Geiger: Prinzipiell sehe ich da schon eine gewisse Gefahr. Schließlich lernen die Chinesen sehr schnell. Was früher eine Generation gedauert hat, das dauert heute vielleicht ein, zwei, oder drei Jahre. Ältere Maschinenreihen – zum Beispiel aus Lizenzproduktionen – werden in China zügig weiterentwickelt und mit moderner CNC-Technik aus dm Westen ausgestattet. Die chinesische Billigmaschine kommt, wenn es der Kunde wünscht, heute mit einer Fanuc-, Heidenhain- oder Siemens-Steuerung. Das war früher undenkbar und hätte auch technisch nie funktioniert. Und wenn Sie dann in als Käufer einer chinesischen Billigmaschine in zehn Jahren zu dem Händler kommen, bei dem sie Maschine gekauft haben und sagen: „Sie ist kaputt, überholen Sie mir die“. Dann wird er Ihnen antworten: „Schmeiß das Ding doch einfach weg und kauf Dir eine Neue“. Noch einmal zurück zur Simtos, der koreanischen Werkzeugmaschinenmesse. Da stehen Maschinen – auch europäische Fabrikate –, die werden in China gebaut, nach Korea oder in andere asiatische Länder verkauft, einzig und allein über dem Preis.
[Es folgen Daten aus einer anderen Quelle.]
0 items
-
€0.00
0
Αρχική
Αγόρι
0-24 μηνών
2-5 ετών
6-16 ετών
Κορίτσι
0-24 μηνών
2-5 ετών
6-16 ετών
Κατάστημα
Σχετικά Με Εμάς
Setzt sich dieser Trend fort, wird es für Anbieter hochwertigen Gebrauchtmaschinen nicht leichter, hier mitzuhalten.

MM: Das Ifo-Institut rechnet zum Jahresende hin und für 2009 mit einer Abschwächung bei den Ausrüstungsinvestitionen in Deutschland. Ist im Gebrauchtmaschinenhandel davon schon etwas zu spüren?

Geiger: Nein, davon merken wir ist derzeit noch nichts. Richtig Sorge macht uns, ich erwähnte es schon, der starke Euro. Auf vielen Märkten kommen wir nur noch über Preisnachlässe ins Geschäft, was natürlich an der Marge kratzt. Ganz ehrlich, sie fehlen uns schon ein bisschen die Inder, Chinesen und Koreaner. Wenn wir früher am Tag manchmal fünf Interessenten aus diesen Ländern hatten, so ist es heute nur noch einer. Inder oder Koreaner müssen, damit sie unsere Maschinen in Euro bezahlen können, mindestens zehn Prozent in Dollar mehr mit diesen Maschinen verdienen als früher. Das tut weh und macht uns für diese Kunden leider weniger interessant.